Quick Reference

Time Period:
c. 1937

Location:
Charlemont, MA looking across the
Deerfield River toward Purinton Hill

Medium:
Pastel on Board

Type:
Landscape

Category:
Purinton Hill /Brooks, Ponds, Rivers

Size:
22" X 29"

Exhibited:
Westfield Athenaeum, 1938


Provenance:
NA

Noteworthy:

This pastel painting the artist called "chalk drawings" is related to the oil painting Across the Winter River.

Related Links

Featured Artwork: The Winter River

RSW's Diary Comments


Diary Comments for Across the Winter River:

"Painted in 1937 from the window of Richmond place, East Charlemont..."


Editor's Note:

This pastel painting Woodward called chalk drawings (most likely due to the type of pastel), is the same subject as Across the Winter River (to the right). Woodward makes no mention of the pastel in his diary remarks for the oil painting.

If the artist was outside capturing this scene, we would suggest he drew the chalk and worked from that to made the oil. The reason is, if it were as frigid as it looks outside, he could work much quicker with the chalks and they are less likely to freeze.

The interesting thing about the chalk and the oil is that the oil's colors and contrast appear richer with more depth whereas many of the examples we have of matching oils and chalks are remarkably similar. So much so, that when side by side one would have trouble choosing which was what. In fact, it was a point of pride for Woodward.



Additional Notes


Adaline Havemeyer Frelinghuysen from her 1905 Bryn Mawr yearbook
Adaline Havemeyer Frelinghuysen
from her 1905 Bryn Mawr College year-
book. Her sister, Electra, is known for
founding the Shelburne Museum, VT.

Adaline Havemeyer Frelinghuysen is far and away Woodward's best customer. A resident of Morristown, NJ, she and her husband Peter Hood Ballentine Frelinghuysen Sr. (a former law school classmate of not-yet-President Franklin Delano Roosevelt and served as an usher at his wedding to Eleanor) summered in Manchester, VT. The earliest records we have of their relationship began with the start of the Southern Vermont Artist Association in 1927.

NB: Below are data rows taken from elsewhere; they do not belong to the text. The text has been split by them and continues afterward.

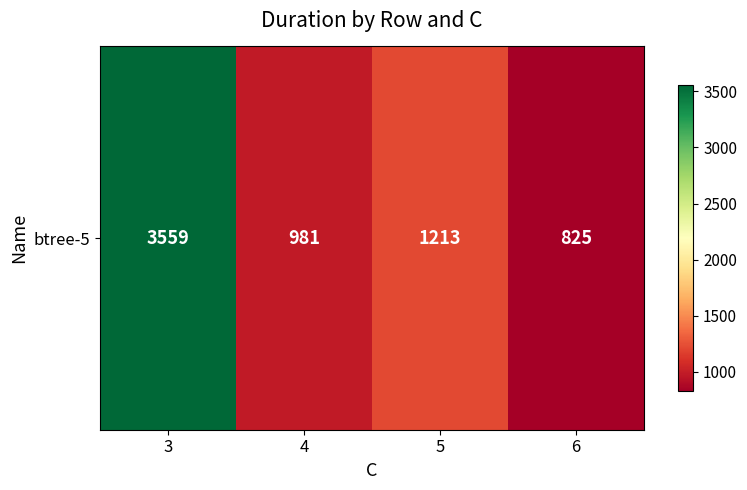

What is the minimum value shown in the chart?

825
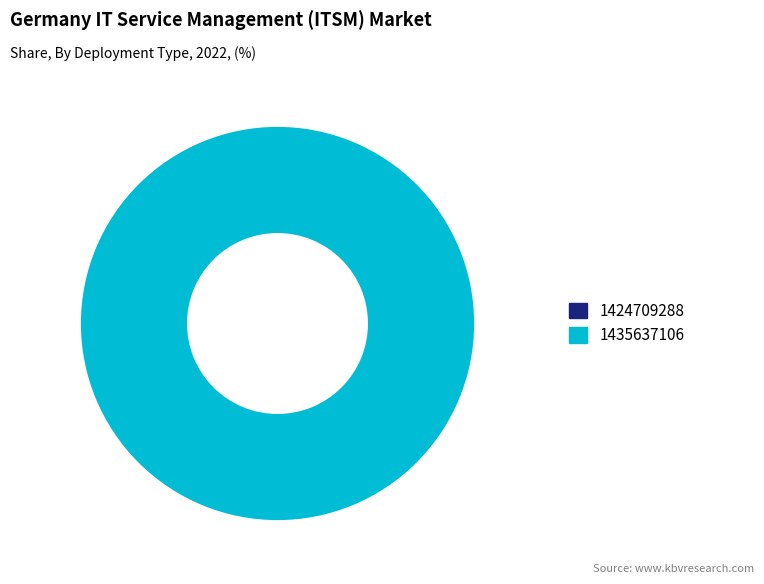

What is the largest slice in the pie chart?

1435637106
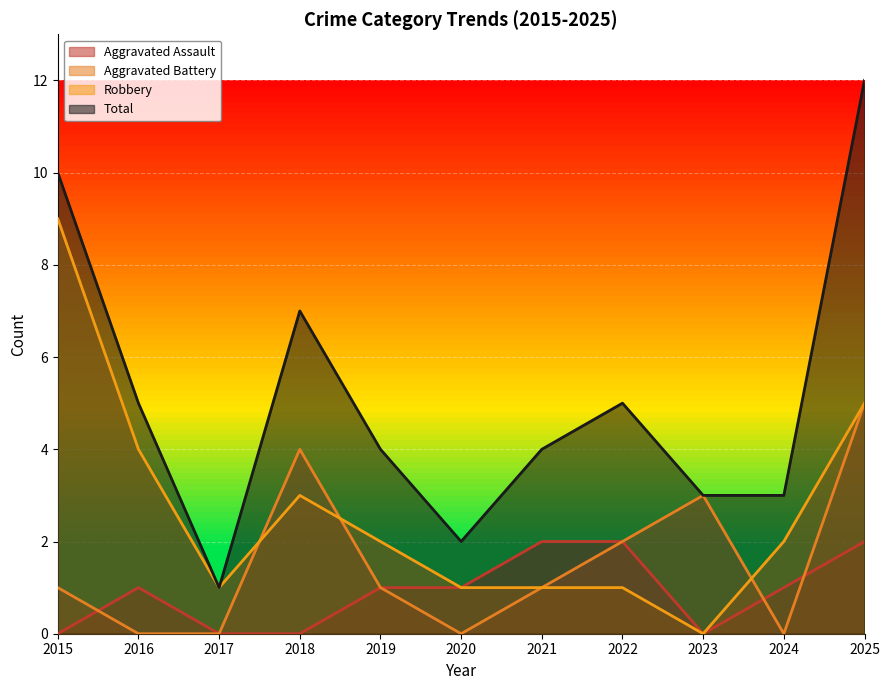

True or false: Robbery and Total intersect in this chart.

False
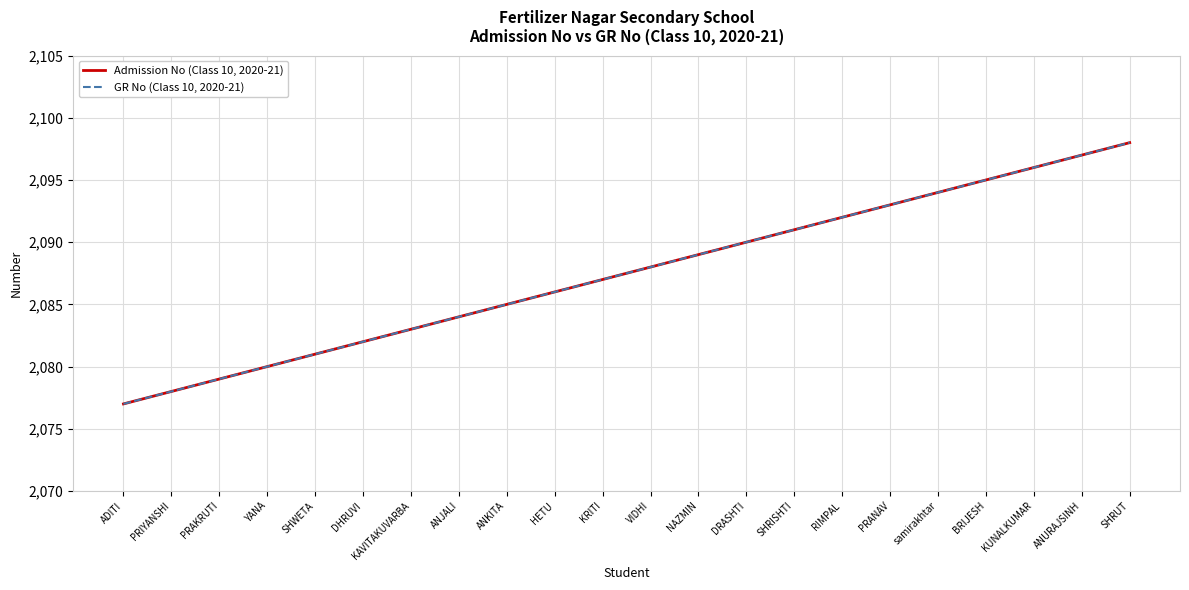

Is this an area chart (filled region under the line)?

No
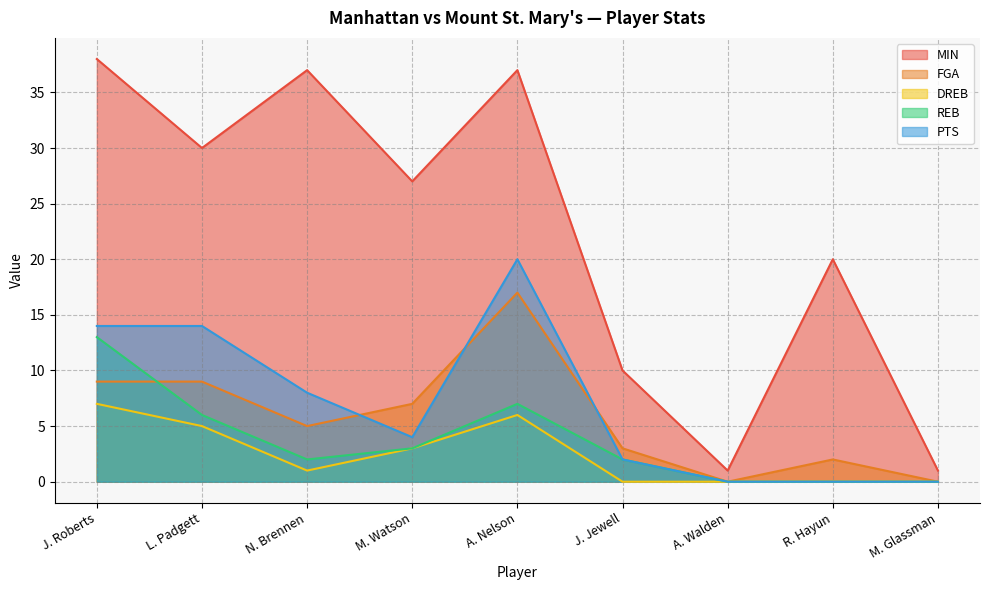

Where is MIN nearest to the value 19?

R. Hayun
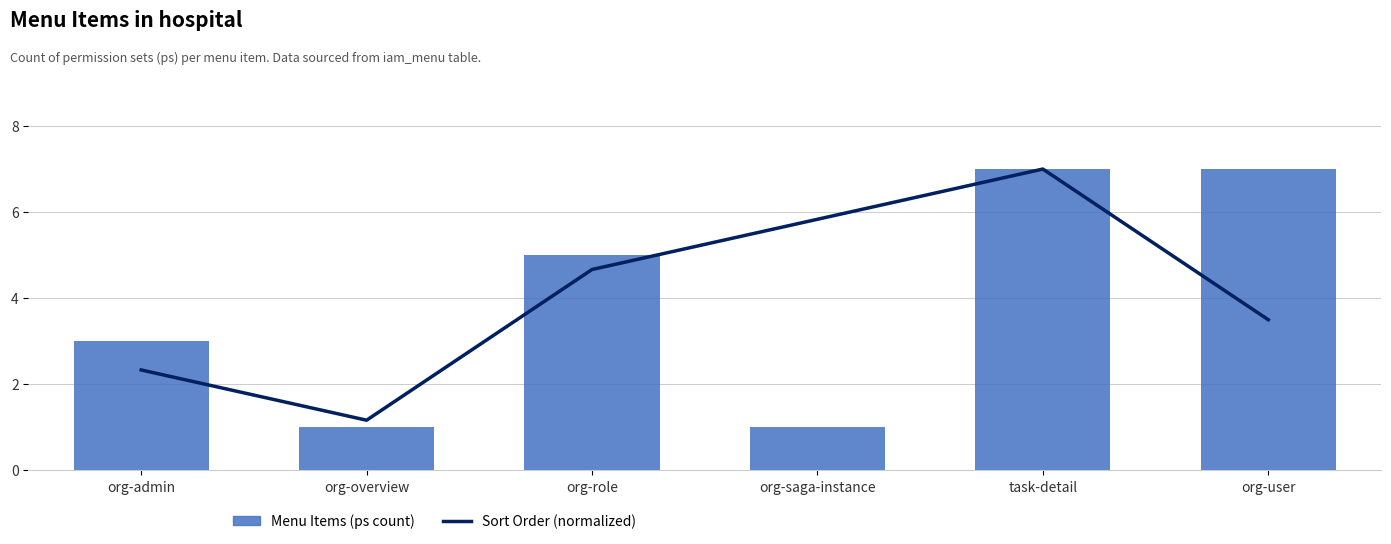

Which series has the widest spread of values?

Menu Items (ps count)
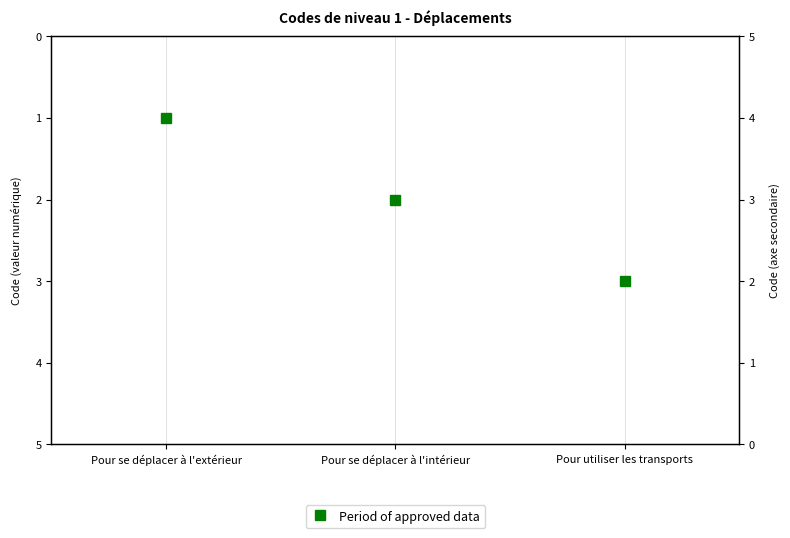

Approximately how many times larger is the value at Pour se déplacer à l'extérieur compared to Pour utiliser les transports?

0.3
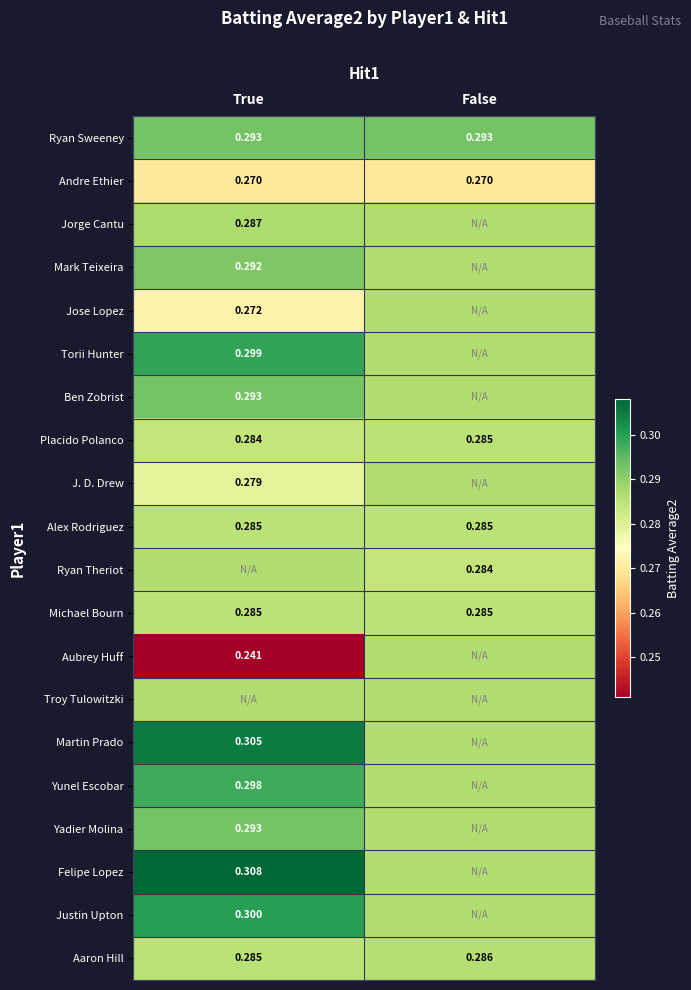

At which label is Aaron Hill closest to 0?

True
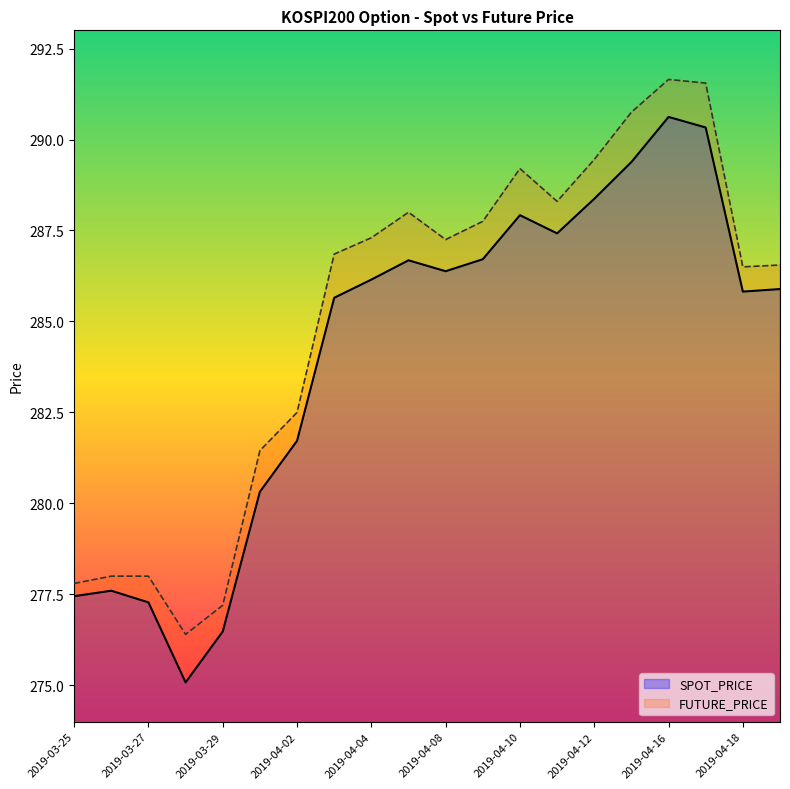

The SPOT_PRICE series shows 467.6 at 2019-03-27. True or false?

False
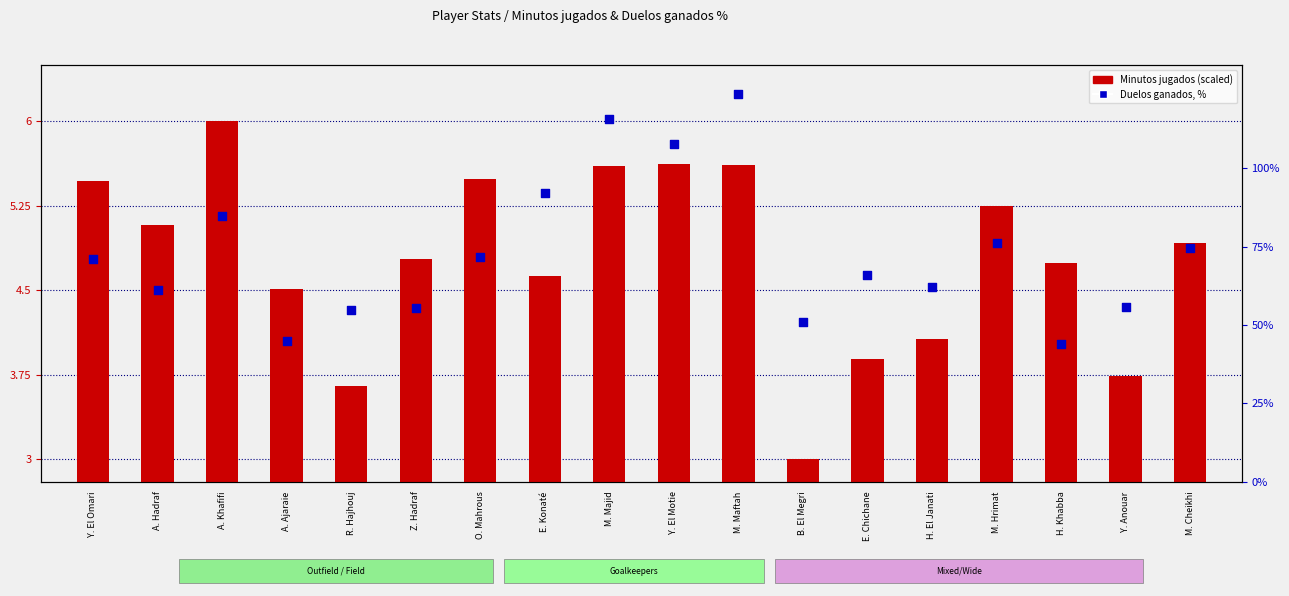

Is the value of Minutos jugados (scaled) at B. El Megri greater than the value of Duelos ganados, % at A. Hadraf?

No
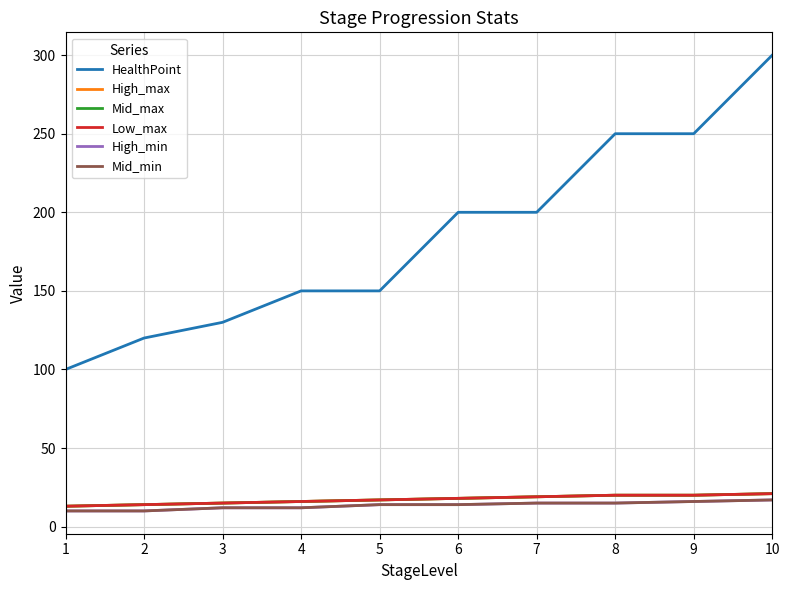

What is the value of the Low_max point at the 10th from the left?

21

Over the years, we have learned that she and her husband bought as many as 40 paintings and we continue to discover more each year. Primarily because there were a number of private sales that were not recorded in Woodward's records, as well as, Adaline's appreciation for pastels and chalks which Woodward did not keep records. We believe her love of pastels comes from her mother (Louisine W. E. Havemeyer) and her close friendship with an artist famous for her pastels, Mary Cassatt. Cassatt was also friends with Edgar Degas one of the most famous pastel artists of all time whom we believe had a significant influence on Woodward.

If you are wondering, Adaline is the daughter of controversial sugar magnate and renowned art collector, Henry Osborne Havemeyer of the famed Havemeyer Collection in the Metropolitan Museum of Art in New York City. Her mother, a leader of the sufferage movement.